Build the ResidualRiskScorer node and wire it into your graph's conditional edges. Define acceptability thresholds per hazard class in risk_thresholds.yaml. Build the RegulatoryEvalSuite in LangSmith with HarmfulOutputRate, FundamentalRightsProxy, and BiasProbe metrics. Integrate the suite as a required CI/CD gate — deployment to production is blocked if any threshold is breached. Document all test runs as §6/§7 evidence artifacts.

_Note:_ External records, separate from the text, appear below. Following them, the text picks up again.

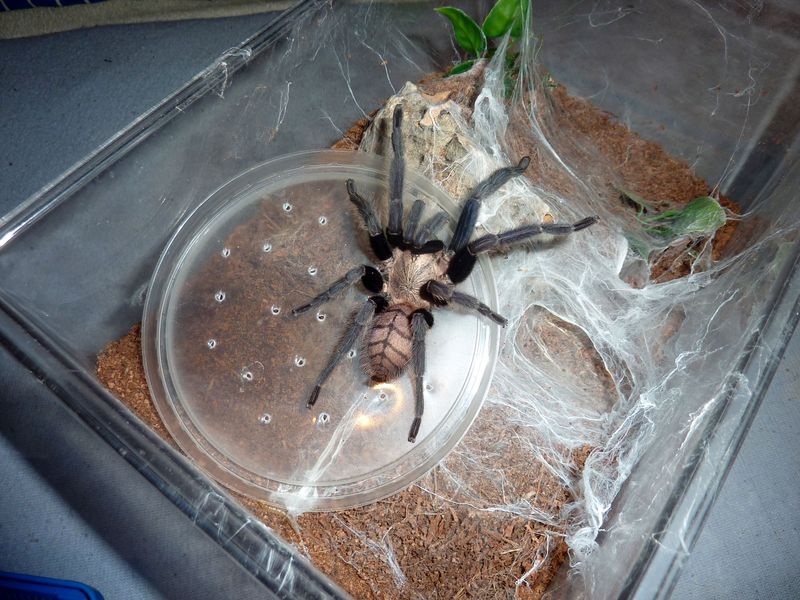
Locate an element on the screen. glass tray is located at coordinates (110, 190), (693, 501), (781, 317), (658, 576), (72, 400), (36, 346).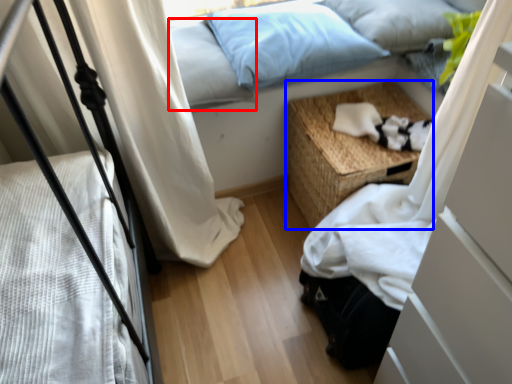
Question: Which point is closer to the camera, pillow (highlighted by a red box) or nightstand (highlighted by a blue box)?

Choices:
 (A) pillow
 (B) nightstand

Answer: (A)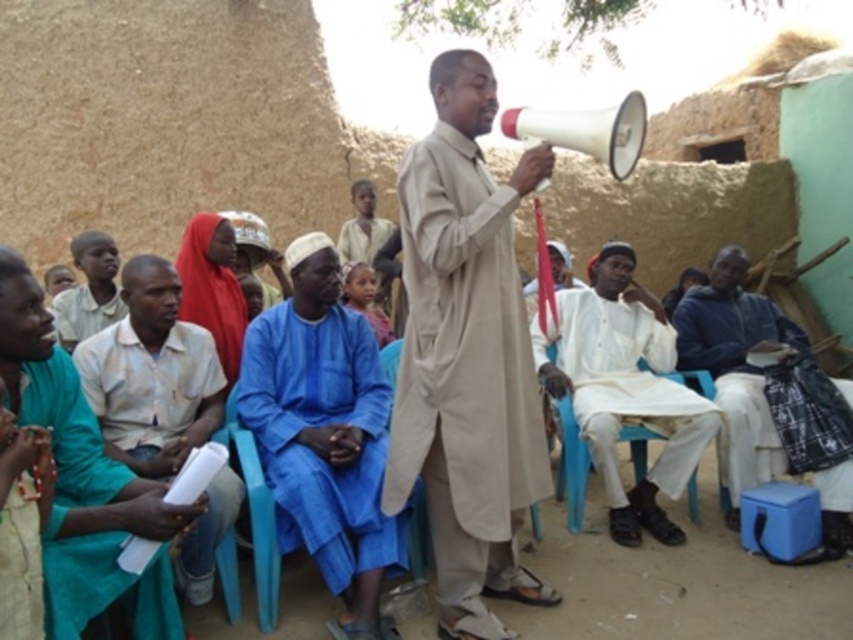
Question: In this image, where is beige fabric coat at center located relative to teal fabric robe at lower left?

Choices:
 (A) right
 (B) left

Answer: (A)

Question: Which object is the closest to the blue cotton shirt at center?

Choices:
 (A) beige fabric coat at center
 (B) white cotton shirt at left
 (C) teal fabric robe at lower left
 (D) white matte jacket at right

Answer: (B)

Question: Which point is farther to the camera?

Choices:
 (A) beige fabric coat at center
 (B) teal fabric robe at lower left
 (C) white matte jacket at right
 (D) blue cotton shirt at center

Answer: (C)

Question: Does white cotton shirt at center lie in front of teal fabric robe at lower left?

Choices:
 (A) no
 (B) yes

Answer: (A)

Question: Which point is farther to the camera?

Choices:
 (A) beige fabric coat at center
 (B) teal fabric robe at lower left
 (C) white matte jacket at right
 (D) light blue fabric at lower left

Answer: (D)

Question: Is teal fabric robe at lower left bigger than white matte jacket at right?

Choices:
 (A) no
 (B) yes

Answer: (A)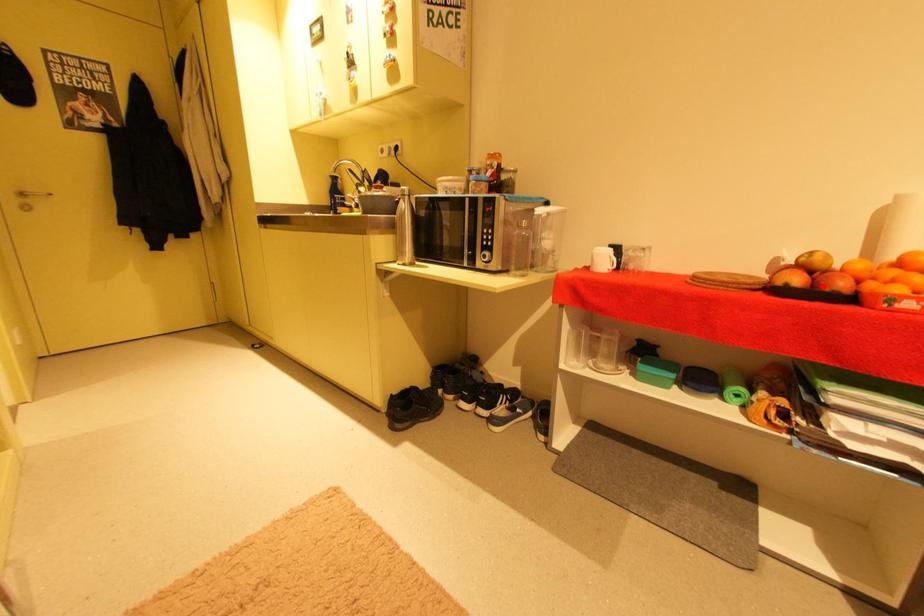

Deploy the PostMarketMonitor as an async service. Configure drift detection thresholds per hazard class. Build the risk re-evaluation pipeline that triggers when drift is detected and writes timestamped re-evaluation reports to the RMS store. Generate a technical documentation bundle (Article 11) from RMS data — this is your compliance evidence package. Finally, validate §10 integration if other sectoral EU law applies: map RMS events into GDPR DPIA, DORA ICT risk log, or MDR QMS as appropriate.
This proposal addresses Article 9 in isolation. A full high-risk AI system compliance program also requires: Article 10 (data governance), Article 11 (technical documentation), Article 12 (automatic logging), Article 13 (transparency), Article 14 (human oversight), and Article 15 (accuracy/cybersecurity). The components proposed here — particularly RiskEventCallback, the RMS DataStore, and the RegulatoryEvalSuite — are intentionally designed as foundations that future Articles 10–15 work can build on. This is not legal advice.